Last December the Cuban Parliament approved an economic plan for 2009 with a 6-percent goal for growth, after the island’s economy grew 4.3 percent in 2008.

According to figures of the Economic Commission for Latin America and the Caribbean, or Cepal, released last April, Cuba will have positive growth in 2009 equal or superior to 3 percent, as will Panama, Peru and Bolivia.

This week the island’s authorities and official media have launched a crusade to reduce electricity consumption, given the country’s grave economic and financial crisis.

Murillo said Friday that the state sector, which consumes more than half the electricity on the island, will have to reduce consumption by 12 percent, because the expenditure above and beyond what was planned has already cost some $90 million.

If that goal is not achieved, the economy minister announced that the government will have to resort to blackouts because the country cannot use more fuel for generating electricity.
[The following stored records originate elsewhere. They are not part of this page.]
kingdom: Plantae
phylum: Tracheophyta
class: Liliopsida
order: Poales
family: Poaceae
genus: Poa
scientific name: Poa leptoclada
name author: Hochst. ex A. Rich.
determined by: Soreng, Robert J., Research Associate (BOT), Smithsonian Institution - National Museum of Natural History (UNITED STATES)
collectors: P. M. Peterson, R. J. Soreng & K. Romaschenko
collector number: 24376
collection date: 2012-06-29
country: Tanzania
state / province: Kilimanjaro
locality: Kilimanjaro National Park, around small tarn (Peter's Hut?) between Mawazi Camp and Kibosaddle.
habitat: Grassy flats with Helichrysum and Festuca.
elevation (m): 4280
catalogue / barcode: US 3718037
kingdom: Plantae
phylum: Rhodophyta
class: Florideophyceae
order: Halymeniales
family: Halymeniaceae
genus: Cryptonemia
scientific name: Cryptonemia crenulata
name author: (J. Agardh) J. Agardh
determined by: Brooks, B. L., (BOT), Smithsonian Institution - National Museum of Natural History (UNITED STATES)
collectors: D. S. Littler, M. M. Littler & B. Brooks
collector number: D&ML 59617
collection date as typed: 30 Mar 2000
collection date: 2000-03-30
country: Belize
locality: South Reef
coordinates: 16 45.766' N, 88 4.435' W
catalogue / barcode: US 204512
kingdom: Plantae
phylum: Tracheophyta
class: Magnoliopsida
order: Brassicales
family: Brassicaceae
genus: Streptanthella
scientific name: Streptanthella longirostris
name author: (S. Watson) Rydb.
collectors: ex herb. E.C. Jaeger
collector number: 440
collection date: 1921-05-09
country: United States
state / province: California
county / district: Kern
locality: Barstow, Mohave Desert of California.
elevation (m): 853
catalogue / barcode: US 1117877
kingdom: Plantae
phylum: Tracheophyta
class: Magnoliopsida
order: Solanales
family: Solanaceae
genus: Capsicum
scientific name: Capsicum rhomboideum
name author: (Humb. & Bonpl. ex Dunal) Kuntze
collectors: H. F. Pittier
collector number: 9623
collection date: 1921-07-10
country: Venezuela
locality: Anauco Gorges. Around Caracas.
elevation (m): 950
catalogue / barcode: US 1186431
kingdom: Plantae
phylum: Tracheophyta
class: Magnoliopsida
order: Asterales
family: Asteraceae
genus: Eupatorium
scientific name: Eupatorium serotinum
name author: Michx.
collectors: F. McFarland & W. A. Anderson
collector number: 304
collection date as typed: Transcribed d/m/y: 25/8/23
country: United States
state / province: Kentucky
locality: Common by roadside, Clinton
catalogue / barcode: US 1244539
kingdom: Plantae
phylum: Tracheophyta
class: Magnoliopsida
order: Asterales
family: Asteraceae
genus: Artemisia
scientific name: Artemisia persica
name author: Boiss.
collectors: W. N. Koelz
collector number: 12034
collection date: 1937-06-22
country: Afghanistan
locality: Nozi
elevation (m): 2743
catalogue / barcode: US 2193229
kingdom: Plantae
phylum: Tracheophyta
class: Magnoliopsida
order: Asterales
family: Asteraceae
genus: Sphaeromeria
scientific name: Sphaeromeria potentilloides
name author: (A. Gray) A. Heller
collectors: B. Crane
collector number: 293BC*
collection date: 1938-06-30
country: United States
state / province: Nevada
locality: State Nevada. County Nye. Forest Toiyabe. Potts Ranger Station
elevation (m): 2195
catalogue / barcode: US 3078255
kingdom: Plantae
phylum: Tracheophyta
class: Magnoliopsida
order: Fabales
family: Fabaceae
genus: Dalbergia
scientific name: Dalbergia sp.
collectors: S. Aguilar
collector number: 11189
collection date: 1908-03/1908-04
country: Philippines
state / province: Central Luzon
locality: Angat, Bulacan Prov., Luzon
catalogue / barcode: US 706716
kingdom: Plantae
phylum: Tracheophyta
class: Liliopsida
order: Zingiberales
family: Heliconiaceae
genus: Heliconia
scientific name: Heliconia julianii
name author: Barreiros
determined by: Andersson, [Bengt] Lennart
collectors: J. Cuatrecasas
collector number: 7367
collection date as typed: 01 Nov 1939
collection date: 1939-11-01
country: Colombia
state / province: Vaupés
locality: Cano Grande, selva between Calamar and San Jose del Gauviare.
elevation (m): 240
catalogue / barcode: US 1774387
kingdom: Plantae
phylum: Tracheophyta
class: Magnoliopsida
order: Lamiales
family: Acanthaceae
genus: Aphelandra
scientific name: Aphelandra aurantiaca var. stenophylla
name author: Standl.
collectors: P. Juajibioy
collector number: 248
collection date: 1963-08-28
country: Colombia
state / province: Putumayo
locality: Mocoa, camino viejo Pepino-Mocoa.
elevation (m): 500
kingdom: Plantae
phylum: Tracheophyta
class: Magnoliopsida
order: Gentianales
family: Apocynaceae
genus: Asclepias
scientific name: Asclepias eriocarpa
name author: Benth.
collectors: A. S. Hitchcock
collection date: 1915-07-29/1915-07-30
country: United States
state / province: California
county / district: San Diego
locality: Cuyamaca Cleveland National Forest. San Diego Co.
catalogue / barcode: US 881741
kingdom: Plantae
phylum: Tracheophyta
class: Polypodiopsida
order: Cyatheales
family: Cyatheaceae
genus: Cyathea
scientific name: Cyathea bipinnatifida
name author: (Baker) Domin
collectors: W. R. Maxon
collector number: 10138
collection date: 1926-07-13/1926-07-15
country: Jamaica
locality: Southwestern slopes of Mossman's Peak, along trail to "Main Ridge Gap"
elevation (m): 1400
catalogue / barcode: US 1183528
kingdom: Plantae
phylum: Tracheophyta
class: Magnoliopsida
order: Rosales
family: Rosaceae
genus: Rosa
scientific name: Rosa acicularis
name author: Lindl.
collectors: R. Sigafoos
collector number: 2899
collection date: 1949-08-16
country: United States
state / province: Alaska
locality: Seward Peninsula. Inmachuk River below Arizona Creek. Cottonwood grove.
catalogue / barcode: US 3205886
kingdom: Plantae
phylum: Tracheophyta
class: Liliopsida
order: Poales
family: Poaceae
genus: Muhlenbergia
Official news media have described as very serious the economic crisis and the lack of liquidity, to such a degree that the daily Granma, official organ of the ruling Communist Party, announced that the situation is one of “save or die,” a parody of ex-President Fidel Castro’s slogan “homeland or death.”

The deteriorating economic situation got worse over the last year due to repercussions from the world financial crisis, losses of $10,000 caused by three hurricanes in 2008, the drop in exports and the increasing cost of imported products.